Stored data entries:

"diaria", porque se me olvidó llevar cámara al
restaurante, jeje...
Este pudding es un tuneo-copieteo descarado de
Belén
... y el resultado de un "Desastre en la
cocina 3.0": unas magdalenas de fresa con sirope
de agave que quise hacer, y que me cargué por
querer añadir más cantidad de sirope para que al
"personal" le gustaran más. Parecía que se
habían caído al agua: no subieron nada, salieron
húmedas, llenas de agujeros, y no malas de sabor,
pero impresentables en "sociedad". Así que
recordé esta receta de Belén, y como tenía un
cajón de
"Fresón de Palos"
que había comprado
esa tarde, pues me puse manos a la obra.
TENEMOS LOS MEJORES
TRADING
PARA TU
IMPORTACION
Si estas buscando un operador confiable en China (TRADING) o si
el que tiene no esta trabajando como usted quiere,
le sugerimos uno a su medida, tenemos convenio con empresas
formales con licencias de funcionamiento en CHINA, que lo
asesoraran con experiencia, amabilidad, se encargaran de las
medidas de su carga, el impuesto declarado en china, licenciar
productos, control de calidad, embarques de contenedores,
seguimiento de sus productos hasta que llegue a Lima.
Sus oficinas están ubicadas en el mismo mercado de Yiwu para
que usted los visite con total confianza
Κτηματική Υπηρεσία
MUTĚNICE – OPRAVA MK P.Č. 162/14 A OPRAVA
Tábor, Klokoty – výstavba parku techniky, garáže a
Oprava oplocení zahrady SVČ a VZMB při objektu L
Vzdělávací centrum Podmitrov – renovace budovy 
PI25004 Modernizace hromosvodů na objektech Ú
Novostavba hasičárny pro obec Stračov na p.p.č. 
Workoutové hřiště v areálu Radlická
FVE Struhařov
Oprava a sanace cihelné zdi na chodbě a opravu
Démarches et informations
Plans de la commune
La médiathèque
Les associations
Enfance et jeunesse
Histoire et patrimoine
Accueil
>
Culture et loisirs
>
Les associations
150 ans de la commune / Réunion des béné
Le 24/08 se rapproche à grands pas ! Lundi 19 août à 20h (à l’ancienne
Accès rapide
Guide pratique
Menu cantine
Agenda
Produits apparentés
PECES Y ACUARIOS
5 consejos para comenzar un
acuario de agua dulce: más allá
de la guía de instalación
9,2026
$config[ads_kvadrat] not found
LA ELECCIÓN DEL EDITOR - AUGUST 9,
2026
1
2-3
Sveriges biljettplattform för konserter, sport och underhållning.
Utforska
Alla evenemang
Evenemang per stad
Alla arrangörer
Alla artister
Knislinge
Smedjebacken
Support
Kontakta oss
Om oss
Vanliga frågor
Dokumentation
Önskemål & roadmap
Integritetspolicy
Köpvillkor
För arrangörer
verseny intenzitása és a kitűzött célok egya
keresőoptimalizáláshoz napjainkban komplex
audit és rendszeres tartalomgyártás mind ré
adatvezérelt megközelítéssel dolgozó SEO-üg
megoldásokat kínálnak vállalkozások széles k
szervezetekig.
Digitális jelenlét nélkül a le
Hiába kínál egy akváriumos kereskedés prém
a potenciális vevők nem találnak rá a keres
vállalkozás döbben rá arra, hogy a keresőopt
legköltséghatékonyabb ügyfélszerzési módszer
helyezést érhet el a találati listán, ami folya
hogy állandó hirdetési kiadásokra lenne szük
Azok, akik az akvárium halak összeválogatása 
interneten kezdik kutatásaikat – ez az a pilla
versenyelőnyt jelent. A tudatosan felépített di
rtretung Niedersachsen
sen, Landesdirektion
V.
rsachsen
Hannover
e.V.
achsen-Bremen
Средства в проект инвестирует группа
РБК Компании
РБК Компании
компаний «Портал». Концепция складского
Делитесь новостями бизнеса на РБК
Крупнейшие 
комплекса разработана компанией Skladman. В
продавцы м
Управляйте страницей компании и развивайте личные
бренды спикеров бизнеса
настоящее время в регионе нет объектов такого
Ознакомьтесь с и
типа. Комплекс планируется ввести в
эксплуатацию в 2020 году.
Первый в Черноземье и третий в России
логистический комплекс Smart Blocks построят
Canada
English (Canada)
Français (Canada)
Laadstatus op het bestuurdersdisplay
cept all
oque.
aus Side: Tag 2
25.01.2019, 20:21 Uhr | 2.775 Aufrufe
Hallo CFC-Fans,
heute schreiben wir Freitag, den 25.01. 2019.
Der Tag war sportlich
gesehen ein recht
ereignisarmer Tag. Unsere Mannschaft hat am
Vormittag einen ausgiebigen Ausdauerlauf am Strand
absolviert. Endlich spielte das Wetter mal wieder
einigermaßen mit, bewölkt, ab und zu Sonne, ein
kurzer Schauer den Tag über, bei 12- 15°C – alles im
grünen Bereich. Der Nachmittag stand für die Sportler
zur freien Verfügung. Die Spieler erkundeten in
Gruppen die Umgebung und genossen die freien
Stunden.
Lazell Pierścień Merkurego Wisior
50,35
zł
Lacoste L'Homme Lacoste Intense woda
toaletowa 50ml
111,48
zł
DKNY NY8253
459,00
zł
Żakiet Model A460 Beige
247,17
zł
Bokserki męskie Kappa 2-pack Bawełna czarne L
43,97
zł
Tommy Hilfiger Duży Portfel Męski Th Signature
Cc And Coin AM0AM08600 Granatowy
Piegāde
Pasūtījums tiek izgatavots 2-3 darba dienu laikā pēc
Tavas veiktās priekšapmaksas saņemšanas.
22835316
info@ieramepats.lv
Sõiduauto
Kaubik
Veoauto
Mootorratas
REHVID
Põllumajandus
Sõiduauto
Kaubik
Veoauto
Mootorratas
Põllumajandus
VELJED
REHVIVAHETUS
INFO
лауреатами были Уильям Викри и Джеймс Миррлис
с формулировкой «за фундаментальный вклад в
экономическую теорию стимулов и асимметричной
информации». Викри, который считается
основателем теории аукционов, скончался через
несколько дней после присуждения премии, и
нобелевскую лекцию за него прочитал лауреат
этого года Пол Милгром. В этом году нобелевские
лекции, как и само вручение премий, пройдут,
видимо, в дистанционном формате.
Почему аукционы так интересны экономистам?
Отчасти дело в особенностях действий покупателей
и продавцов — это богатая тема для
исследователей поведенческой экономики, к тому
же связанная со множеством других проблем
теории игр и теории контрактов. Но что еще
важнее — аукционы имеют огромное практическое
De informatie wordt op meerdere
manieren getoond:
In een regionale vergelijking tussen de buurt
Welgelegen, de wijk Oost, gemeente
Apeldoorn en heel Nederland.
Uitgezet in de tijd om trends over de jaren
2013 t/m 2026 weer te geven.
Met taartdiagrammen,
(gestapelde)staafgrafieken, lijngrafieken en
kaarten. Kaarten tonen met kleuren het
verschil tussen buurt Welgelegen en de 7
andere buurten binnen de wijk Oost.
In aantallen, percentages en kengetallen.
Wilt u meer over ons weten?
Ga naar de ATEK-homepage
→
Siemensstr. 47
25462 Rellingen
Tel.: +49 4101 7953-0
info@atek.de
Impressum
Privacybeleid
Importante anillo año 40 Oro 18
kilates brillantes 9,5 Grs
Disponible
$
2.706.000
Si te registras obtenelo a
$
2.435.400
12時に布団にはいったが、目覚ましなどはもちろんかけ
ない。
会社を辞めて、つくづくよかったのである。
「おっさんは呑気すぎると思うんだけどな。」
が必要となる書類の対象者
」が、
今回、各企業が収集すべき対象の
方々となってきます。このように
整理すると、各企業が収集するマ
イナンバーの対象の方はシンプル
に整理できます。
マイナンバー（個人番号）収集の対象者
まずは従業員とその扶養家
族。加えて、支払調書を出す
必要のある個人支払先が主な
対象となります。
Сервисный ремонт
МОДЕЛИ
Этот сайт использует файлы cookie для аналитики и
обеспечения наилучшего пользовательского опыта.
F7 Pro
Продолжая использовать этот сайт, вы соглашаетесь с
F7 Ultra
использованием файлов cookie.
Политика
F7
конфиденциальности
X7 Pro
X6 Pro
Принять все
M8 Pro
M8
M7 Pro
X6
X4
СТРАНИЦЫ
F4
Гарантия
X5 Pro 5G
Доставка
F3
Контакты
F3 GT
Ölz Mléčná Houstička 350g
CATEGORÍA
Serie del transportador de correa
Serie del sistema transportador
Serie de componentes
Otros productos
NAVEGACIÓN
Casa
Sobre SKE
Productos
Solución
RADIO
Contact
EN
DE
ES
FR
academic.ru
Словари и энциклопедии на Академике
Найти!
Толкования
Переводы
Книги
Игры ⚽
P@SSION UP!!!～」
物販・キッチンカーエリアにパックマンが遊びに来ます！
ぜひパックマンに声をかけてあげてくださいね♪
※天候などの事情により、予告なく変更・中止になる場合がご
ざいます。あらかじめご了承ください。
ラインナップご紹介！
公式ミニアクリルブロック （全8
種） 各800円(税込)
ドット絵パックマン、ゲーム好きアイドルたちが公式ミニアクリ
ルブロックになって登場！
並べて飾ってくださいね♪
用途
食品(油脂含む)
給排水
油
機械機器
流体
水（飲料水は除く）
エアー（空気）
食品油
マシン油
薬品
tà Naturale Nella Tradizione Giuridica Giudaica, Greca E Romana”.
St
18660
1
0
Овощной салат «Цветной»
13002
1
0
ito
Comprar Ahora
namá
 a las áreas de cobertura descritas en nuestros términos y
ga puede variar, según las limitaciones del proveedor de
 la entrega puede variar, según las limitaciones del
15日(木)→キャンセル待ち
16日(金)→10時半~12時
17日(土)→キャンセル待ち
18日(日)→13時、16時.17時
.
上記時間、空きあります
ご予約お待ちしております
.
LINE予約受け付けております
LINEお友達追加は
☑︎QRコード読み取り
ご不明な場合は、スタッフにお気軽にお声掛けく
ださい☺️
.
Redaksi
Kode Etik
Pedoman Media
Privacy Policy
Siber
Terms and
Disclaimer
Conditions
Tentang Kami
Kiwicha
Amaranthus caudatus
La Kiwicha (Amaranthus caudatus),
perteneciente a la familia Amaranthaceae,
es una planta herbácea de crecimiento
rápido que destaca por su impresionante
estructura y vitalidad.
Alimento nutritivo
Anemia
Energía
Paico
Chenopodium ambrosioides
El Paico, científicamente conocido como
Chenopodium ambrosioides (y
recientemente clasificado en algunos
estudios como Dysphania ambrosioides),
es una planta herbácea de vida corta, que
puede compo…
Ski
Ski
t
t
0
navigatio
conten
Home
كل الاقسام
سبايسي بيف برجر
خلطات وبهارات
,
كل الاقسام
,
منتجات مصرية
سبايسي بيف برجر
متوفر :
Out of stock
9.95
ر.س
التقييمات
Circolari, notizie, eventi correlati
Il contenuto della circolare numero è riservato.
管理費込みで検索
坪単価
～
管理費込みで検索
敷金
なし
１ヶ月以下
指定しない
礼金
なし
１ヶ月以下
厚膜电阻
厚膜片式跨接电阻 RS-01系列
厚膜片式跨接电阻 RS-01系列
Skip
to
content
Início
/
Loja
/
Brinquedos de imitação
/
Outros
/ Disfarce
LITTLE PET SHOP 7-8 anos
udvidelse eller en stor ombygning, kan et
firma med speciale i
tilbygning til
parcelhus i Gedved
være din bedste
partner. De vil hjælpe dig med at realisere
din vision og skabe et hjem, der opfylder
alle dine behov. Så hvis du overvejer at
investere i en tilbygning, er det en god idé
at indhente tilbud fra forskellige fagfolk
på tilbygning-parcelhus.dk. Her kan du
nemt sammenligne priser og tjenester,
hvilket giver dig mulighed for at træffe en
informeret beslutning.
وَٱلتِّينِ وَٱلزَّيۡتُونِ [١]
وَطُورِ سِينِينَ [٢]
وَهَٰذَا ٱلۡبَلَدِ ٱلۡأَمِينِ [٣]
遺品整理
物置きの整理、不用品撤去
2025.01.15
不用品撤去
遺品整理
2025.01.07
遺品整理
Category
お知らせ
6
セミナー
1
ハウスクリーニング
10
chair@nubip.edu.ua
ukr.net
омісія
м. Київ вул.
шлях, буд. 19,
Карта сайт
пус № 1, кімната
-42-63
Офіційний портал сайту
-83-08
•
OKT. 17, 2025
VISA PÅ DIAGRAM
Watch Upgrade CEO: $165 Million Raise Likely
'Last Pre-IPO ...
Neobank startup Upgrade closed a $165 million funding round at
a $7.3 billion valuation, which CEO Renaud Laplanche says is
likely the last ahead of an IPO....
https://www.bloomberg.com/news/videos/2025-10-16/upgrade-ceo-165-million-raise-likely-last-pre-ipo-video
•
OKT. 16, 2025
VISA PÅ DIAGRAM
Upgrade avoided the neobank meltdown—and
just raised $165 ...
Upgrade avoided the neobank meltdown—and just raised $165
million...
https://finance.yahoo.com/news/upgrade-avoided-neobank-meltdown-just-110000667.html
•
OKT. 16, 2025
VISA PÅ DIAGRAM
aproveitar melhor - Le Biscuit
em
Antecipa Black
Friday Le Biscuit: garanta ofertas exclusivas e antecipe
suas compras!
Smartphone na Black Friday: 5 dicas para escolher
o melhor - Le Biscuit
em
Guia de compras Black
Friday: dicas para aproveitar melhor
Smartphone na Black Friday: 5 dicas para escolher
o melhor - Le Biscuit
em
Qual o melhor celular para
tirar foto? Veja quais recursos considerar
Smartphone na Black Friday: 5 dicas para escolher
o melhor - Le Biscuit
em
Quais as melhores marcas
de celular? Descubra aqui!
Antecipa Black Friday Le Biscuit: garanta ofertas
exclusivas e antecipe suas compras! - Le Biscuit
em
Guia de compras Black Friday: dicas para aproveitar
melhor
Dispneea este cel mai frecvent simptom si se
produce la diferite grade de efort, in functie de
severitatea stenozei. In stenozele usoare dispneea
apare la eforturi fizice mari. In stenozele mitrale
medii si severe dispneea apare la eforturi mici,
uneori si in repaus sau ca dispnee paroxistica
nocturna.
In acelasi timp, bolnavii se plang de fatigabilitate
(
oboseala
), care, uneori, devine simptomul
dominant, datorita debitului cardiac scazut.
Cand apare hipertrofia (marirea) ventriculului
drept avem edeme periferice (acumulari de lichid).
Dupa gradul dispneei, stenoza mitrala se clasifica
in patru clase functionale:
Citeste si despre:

Exercise objective: Looking at the data above, write out exactly the lines that start at the one containing "partner. De vil hjælpe dig med at realisere" and end at the one containing "Qual o melhor celular para"; include both and nothing beyond.

Problem solution:
partner. De vil hjælpe dig med at realisere
din vision og skabe et hjem, der opfylder
alle dine behov. Så hvis du overvejer at
investere i en tilbygning, er det en god idé
at indhente tilbud fra forskellige fagfolk
på tilbygning-parcelhus.dk. Her kan du
nemt sammenligne priser og tjenester,
hvilket giver dig mulighed for at træffe en
informeret beslutning.
وَٱلتِّينِ وَٱلزَّيۡتُونِ [١]
وَطُورِ سِينِينَ [٢]
وَهَٰذَا ٱلۡبَلَدِ ٱلۡأَمِينِ [٣]
遺品整理
物置きの整理、不用品撤去
2025.01.15
不用品撤去
遺品整理
2025.01.07
遺品整理
Category
お知らせ
6
セミナー
1
ハウスクリーニング
10
chair@nubip.edu.ua
ukr.net
омісія
м. Київ вул.
шлях, буд. 19,
Карта сайт
пус № 1, кімната
-42-63
Офіційний портал сайту
-83-08
•
OKT. 17, 2025
VISA PÅ DIAGRAM
Watch Upgrade CEO: $165 Million Raise Likely
'Last Pre-IPO ...
Neobank startup Upgrade closed a $165 million funding round at
a $7.3 billion valuation, which CEO Renaud Laplanche says is
likely the last ahead of an IPO....
https://www.bloomberg.com/news/videos/2025-10-16/upgrade-ceo-165-million-raise-likely-last-pre-ipo-video
•
OKT. 16, 2025
VISA PÅ DIAGRAM
Upgrade avoided the neobank meltdown—and
just raised $165 ...
Upgrade avoided the neobank meltdown—and just raised $165
million...
https://finance.yahoo.com/news/upgrade-avoided-neobank-meltdown-just-110000667.html
•
OKT. 16, 2025
VISA PÅ DIAGRAM
aproveitar melhor - Le Biscuit
em
Antecipa Black
Friday Le Biscuit: garanta ofertas exclusivas e antecipe
suas compras!
Smartphone na Black Friday: 5 dicas para escolher
o melhor - Le Biscuit
em
Guia de compras Black
Friday: dicas para aproveitar melhor
Smartphone na Black Friday: 5 dicas para escolher
o melhor - Le Biscuit
em
Qual o melhor celular para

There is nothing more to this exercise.